Since the first publication of our attack at the EUROCRYPT 2013 conference [13], this distinguisher has been improved by Iwamoto et al. [11]. They remarked that one can convert a semi-free-start collision attack on a compression function into a limited-birthday distinguisher for the entire hash function. They use our semi-free-start collision finding algorithm on RIPEMD-128 compression function, but they require to find about \(2^{33.2}\) valid input pairs. As explained in Sect. 4.1, the amount of freedom degrees is sufficient for this requirement to be fulfilled.

6 Conclusion

In this article, we proposed a new cryptanalysis technique for RIPEMD-128 that led to a collision attack on the full compression function as well as a distinguisher for the full hash function. We believe that our method still has room for improvements, and we expect a practical collision attack for the full RIPEMD-128 compression function to be found during the coming years. While our results do not endanger the collision resistance of the RIPEMD-128 hash function as a whole, we emphasize that semi-free-start collision attacks are a strong warning sign which indicates that RIPEMD-128 might not be as secure as the community expected. Considering the history of the attacks on the MD5 compression function [5, 6], MD5 hash function [28] and then MD5-protected certificates [24], we believe that another function than RIPEMD-128 should be used for new security applications (we also remark that, considering nowadays computing power, RIPEMD-128 output size is too small to provide sufficient security with regard to collision attacks).
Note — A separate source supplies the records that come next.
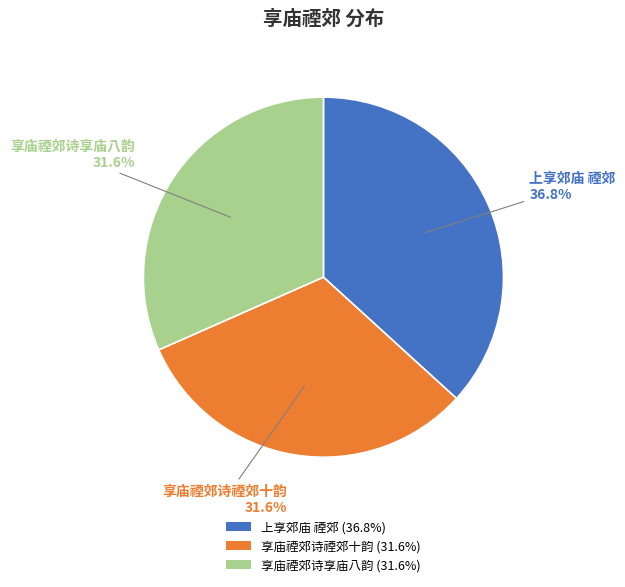

Which category has the biggest portion of the pie?

上享郊庙 禋郊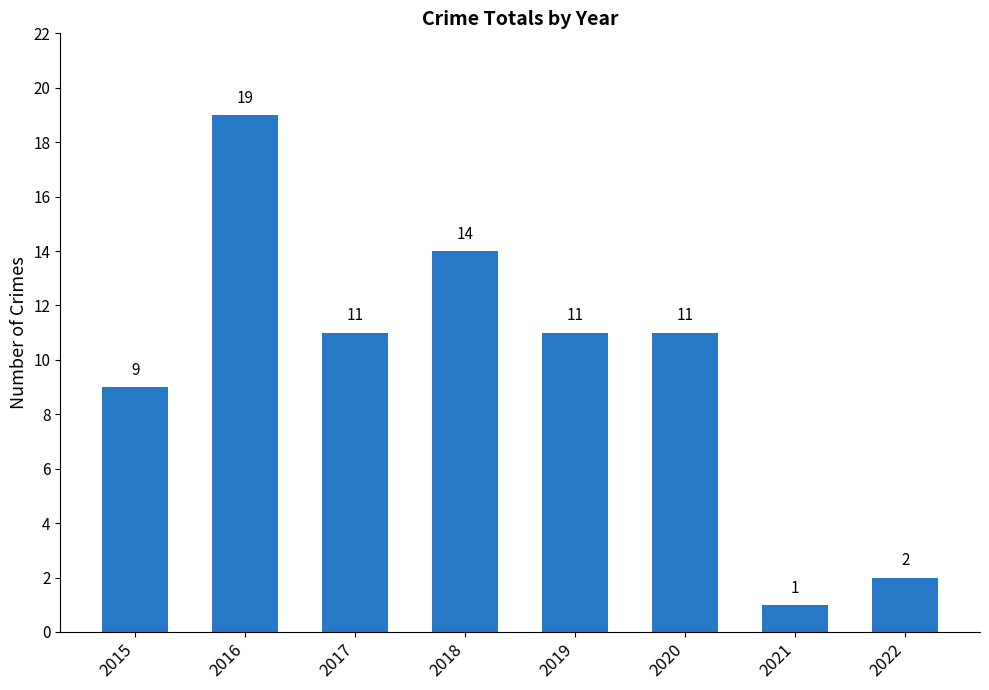

The chart shows a value of 21 at 2018. True or false?

False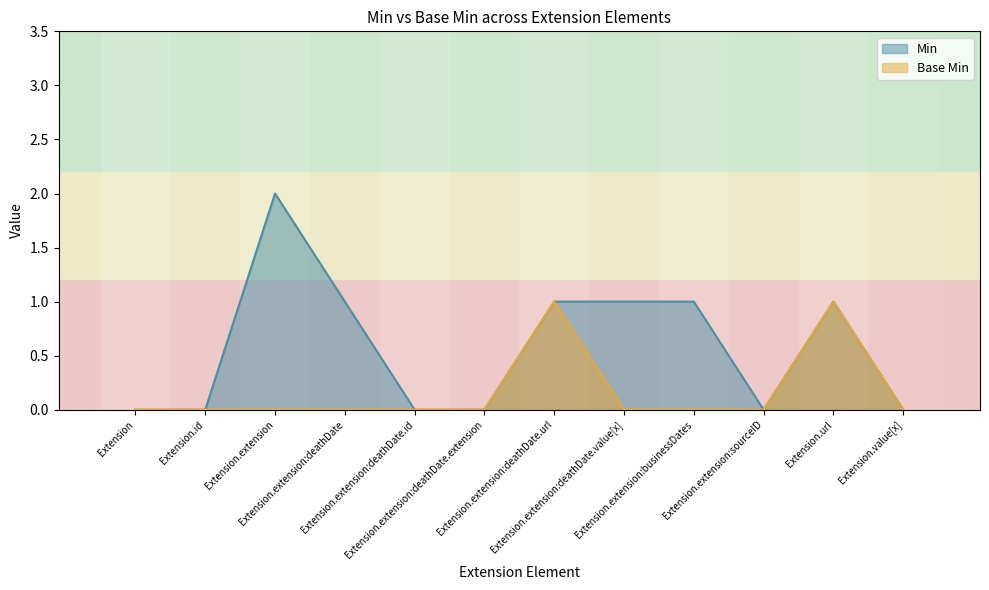

Reading left to right, list all the values displayed in this chart.

Min: 0	0	2	1	0	0	1	1	1	0	1	0
Base Min: 0	0	0	0	0	0	1	0	0	0	1	0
Aside from reducing the complexity of the collision attack on the RIPEMD-128 compression function, future works include applying our methods to RIPEMD-160 and other parallel branches-based functions. Since the first publication of our attacks at the EUROCRYPT 2013 conference [13], our semi-free-start search technique has been used by Mendel et al. [17] to attack the RIPEMD-160 compression function. So far, this direction turned out to be less efficient then expected for this scheme, due to a much stronger step function.

It would also be interesting to scrutinize whether there might be any way to use some other freedom degrees techniques (neutral bits, message modifications, etc.) on top of our merging process.